Work to be completed:
Pick out each line in the records below that contains the word "lowest" and copy those lines.

Task input Start Marker

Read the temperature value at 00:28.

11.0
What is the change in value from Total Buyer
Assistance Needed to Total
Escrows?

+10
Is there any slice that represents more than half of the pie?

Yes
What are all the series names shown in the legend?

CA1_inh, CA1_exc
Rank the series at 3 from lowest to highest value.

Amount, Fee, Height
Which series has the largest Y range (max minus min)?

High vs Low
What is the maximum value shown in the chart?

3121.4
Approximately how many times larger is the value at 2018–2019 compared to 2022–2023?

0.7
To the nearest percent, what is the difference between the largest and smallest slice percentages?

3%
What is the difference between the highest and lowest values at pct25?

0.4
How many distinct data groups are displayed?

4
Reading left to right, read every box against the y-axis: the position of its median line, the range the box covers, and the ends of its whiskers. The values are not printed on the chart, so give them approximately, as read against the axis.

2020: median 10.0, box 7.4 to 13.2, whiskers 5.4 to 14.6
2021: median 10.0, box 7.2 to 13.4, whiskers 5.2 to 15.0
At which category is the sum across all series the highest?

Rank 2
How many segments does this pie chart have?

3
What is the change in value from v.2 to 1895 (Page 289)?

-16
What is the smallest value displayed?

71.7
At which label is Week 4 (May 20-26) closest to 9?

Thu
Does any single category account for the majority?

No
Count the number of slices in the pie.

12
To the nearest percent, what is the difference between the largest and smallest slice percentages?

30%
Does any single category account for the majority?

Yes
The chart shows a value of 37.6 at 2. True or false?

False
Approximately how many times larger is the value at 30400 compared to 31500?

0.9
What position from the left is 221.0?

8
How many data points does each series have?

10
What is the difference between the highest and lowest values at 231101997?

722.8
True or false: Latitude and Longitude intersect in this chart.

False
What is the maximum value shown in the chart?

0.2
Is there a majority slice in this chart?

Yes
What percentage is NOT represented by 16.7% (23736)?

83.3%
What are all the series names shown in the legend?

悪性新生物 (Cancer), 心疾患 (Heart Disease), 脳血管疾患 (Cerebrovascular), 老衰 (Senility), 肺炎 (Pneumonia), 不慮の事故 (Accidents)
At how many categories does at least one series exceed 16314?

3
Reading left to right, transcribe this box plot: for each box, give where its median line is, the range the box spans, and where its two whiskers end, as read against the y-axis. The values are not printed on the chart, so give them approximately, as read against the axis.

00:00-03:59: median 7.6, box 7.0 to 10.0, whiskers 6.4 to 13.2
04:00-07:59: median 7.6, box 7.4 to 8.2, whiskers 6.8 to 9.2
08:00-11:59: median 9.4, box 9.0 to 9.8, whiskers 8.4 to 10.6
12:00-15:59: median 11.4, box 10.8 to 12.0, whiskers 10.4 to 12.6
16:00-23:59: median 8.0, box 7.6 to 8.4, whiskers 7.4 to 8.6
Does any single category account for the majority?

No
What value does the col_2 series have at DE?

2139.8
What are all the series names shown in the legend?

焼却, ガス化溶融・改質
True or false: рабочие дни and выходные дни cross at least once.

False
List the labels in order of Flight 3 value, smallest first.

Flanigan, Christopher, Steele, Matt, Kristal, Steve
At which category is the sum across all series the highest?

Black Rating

Task input End Marker

Written solution:
Rank the series at 3 from lowest to highest value.
What is the difference between the highest and lowest values at pct25?
What is the difference between the highest and lowest values at 231101997?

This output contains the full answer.